======== SUPPLIED RECORDS

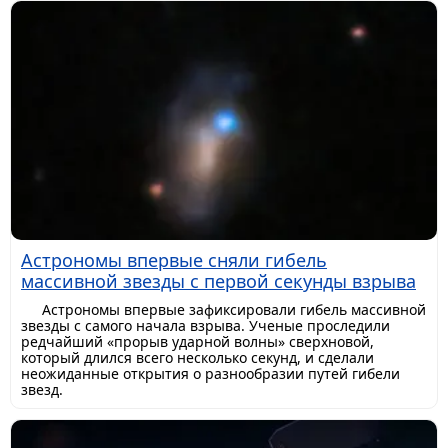
Астрономы впервые сняли гибель
массивной звезды с первой секунды взрыва
Астрономы впервые зафиксировали гибель массивной
звезды с самого начала взрыва. Ученые проследили
редчайший «прорыв ударной волны» сверхновой,
который длился всего несколько секунд, и сделали
неожиданные открытия о разнообразии путей гибели
звезд.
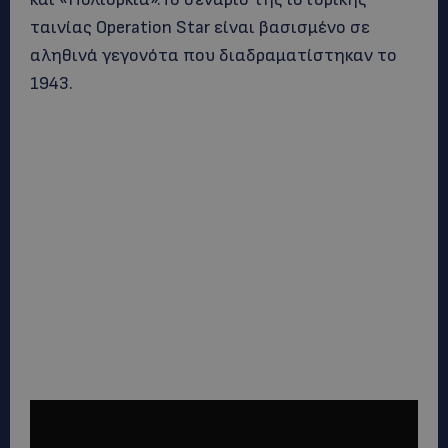
ταινίας Operation Star είναι βασισμένο σε
αληθινά γεγονότα που διαδραματίστηκαν το
1943.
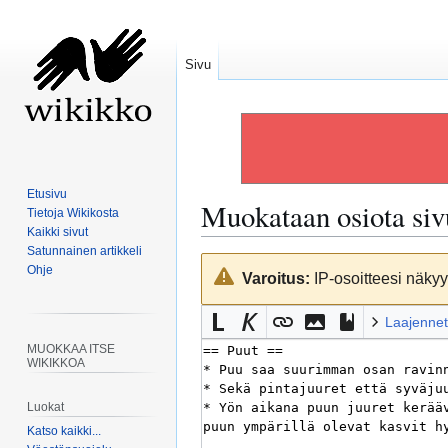
Sivu
Etusivu
Muokataan osiota si
Tietoja Wikikosta
Kaikki sivut
Satunnainen artikkeli
Siirry
Siirry
Ohje
Varoitus:
IP-osoitteesi näkyy 
navigaatioon
hakuun
Laajennet
MUOKKAA ITSE
WIKIKKOA
Luokat
Katso kaikki...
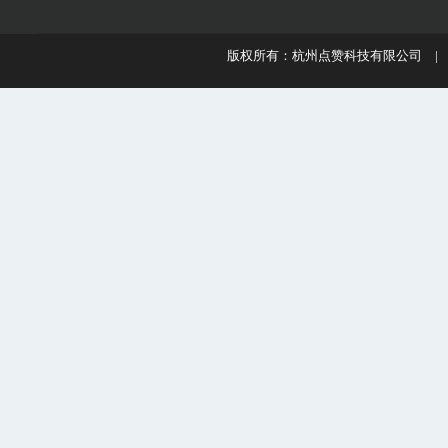
版权所有：杭州点赞科技有限公司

================

_TASK GOAL:_ The copy should hold, exactly, the lines from the one containing "Muokataan osiota si" to the final line of the listing above, with both ends present and no pictures.

_ANSWER SECTION:_
Muokataan osiota si
Tietoja Wikikosta
Kaikki sivut
Satunnainen artikkeli
Siirry
Siirry
Ohje
Varoitus:
IP-osoitteesi näkyy 
navigaatioon
hakuun
Laajennet
MUOKKAA ITSE
WIKIKKOA
Luokat
Katso kaikki...
版权所有：杭州点赞科技有限公司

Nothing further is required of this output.